START Records shown

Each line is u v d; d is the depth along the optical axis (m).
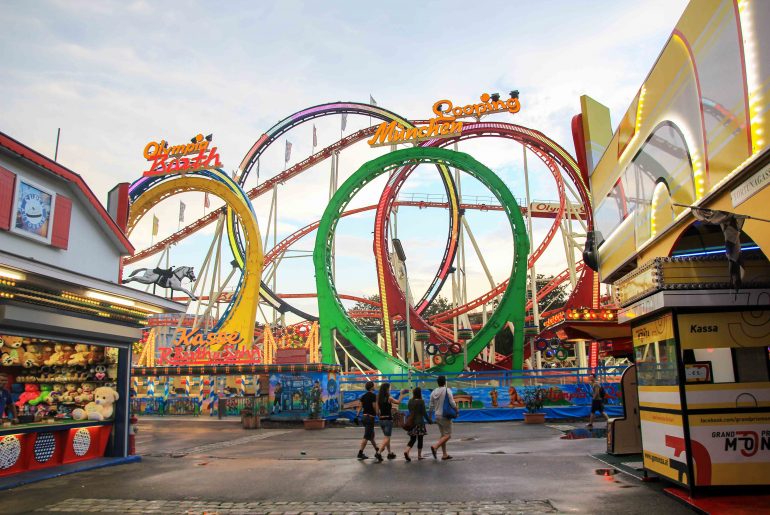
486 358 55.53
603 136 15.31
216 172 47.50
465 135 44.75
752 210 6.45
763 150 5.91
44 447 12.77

END Records shown
START Records shown

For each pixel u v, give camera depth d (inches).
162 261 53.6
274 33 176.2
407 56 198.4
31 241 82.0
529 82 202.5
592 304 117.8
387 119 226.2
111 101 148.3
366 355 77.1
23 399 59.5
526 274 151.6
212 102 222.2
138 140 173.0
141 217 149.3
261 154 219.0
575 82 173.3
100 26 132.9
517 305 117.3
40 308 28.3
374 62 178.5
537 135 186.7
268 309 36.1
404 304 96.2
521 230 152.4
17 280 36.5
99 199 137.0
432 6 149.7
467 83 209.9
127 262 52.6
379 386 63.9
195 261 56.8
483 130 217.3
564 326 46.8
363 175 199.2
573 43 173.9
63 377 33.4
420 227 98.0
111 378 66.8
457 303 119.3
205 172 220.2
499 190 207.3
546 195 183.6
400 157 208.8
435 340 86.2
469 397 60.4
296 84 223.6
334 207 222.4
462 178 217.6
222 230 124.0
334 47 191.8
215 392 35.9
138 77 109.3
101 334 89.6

END Records shown
START Records shown

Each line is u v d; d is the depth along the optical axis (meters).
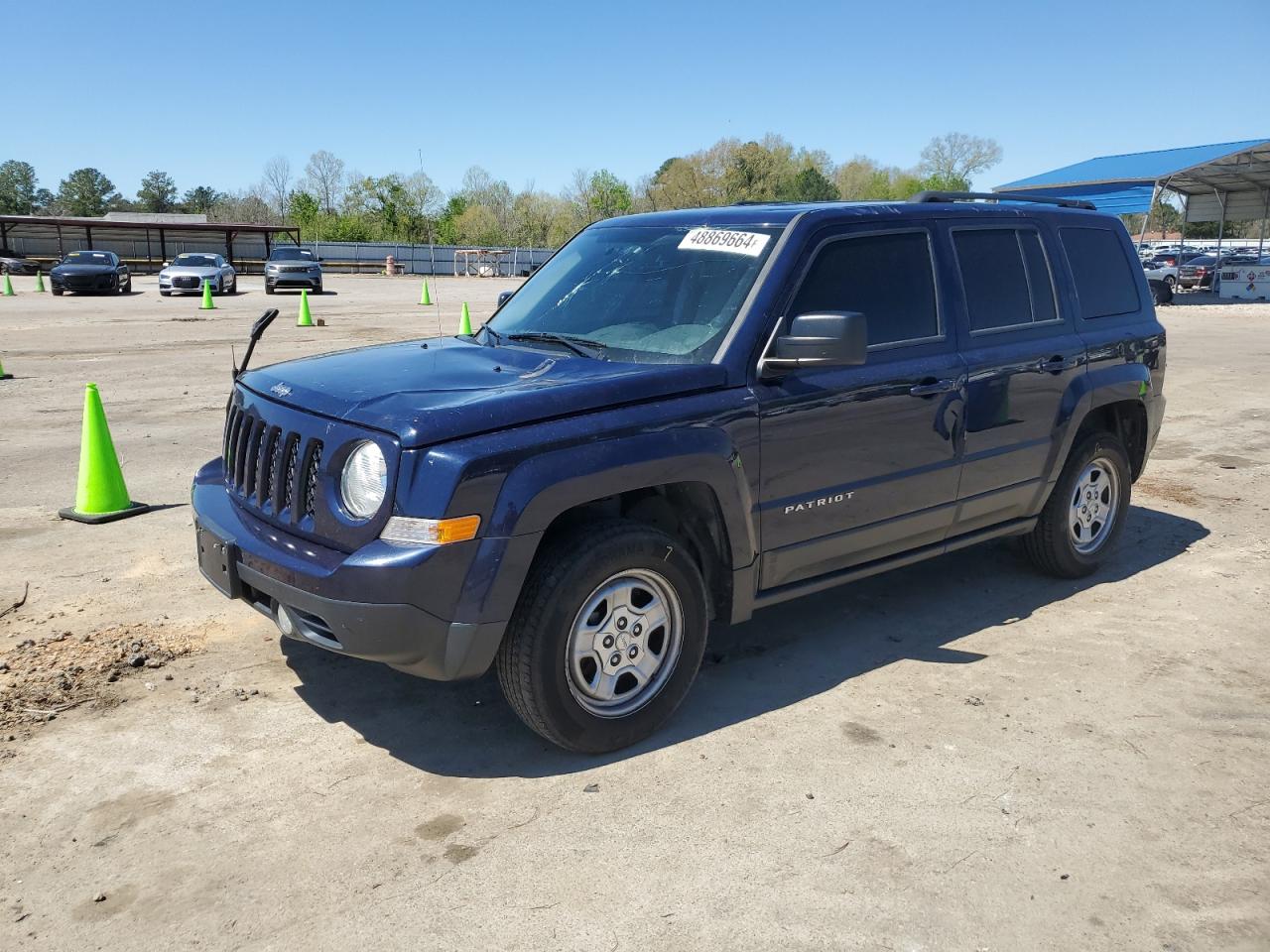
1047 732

END Records shown

* Work item
Repeat the lines above exactly, beginning with the one containing "optical axis (m)." and finishing with the one containing "44 447 12.77". No pictures belong in the copy.

* Result
Each line is u v d; d is the depth along the optical axis (m).
486 358 55.53
603 136 15.31
216 172 47.50
465 135 44.75
752 210 6.45
763 150 5.91
44 447 12.77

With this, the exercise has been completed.